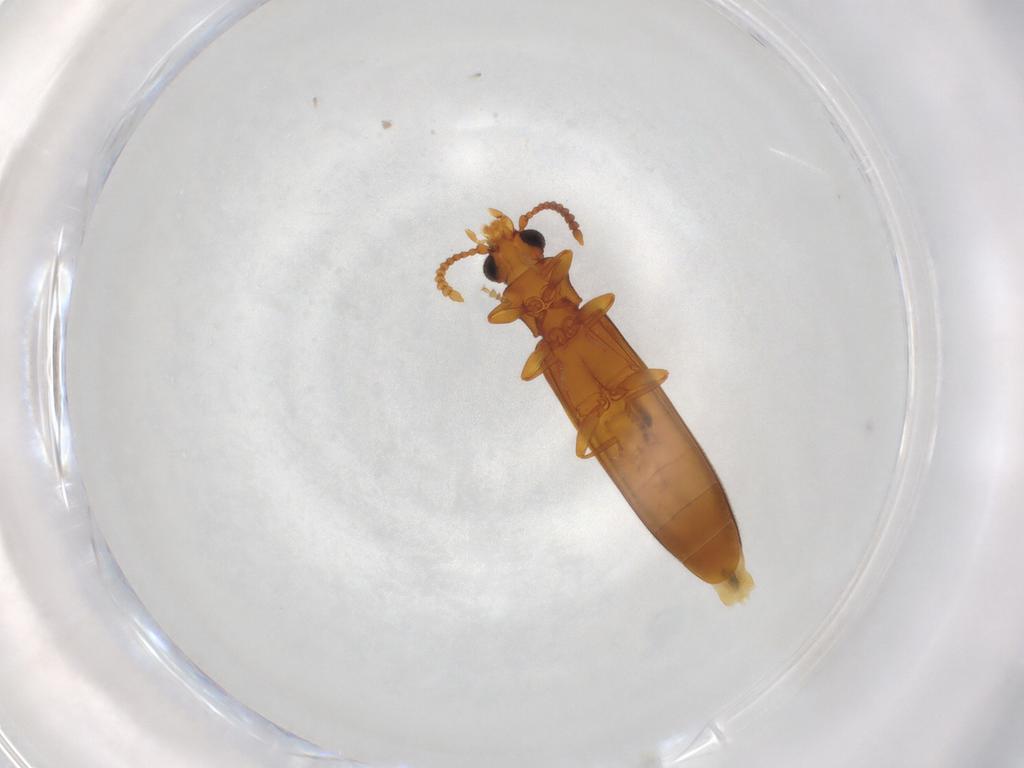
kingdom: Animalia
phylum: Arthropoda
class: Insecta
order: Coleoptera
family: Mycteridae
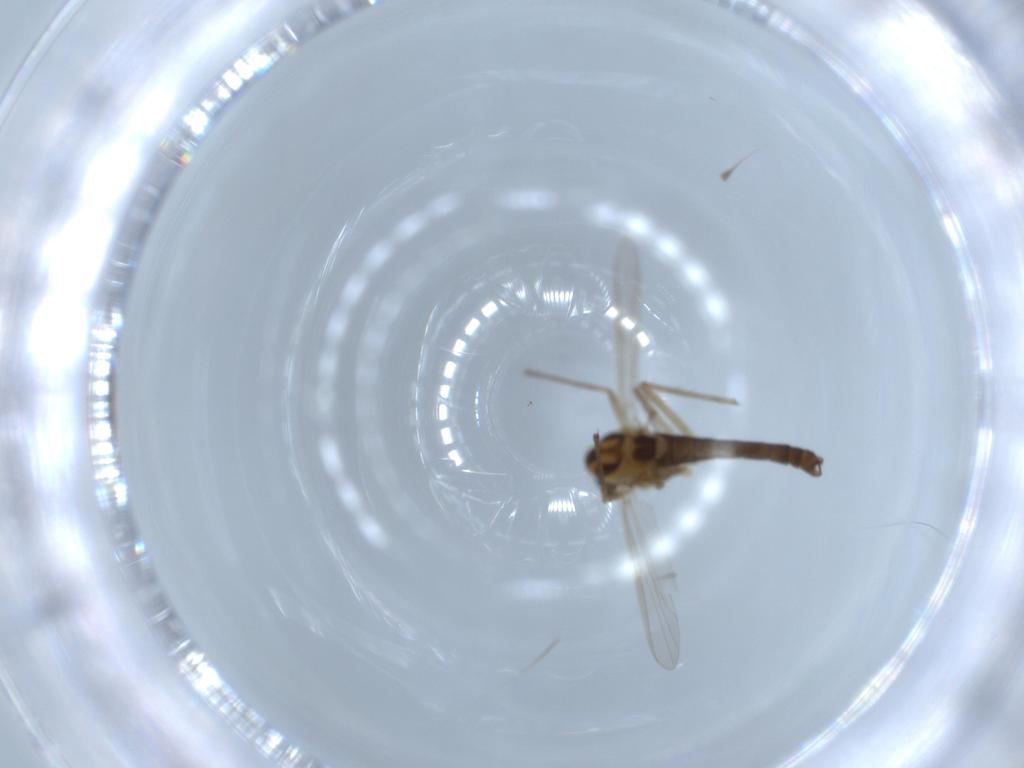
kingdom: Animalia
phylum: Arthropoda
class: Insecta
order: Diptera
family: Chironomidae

◆ DIRECTIVE ◆
Quote every line of text from all the entries above word for word, leaving the pictures out.

◆ EXERCISE RESULT ◆
kingdom: Animalia
phylum: Arthropoda
class: Insecta
order: Coleoptera
family: Mycteridae
kingdom: Animalia
phylum: Arthropoda
class: Insecta
order: Diptera
family: Chironomidae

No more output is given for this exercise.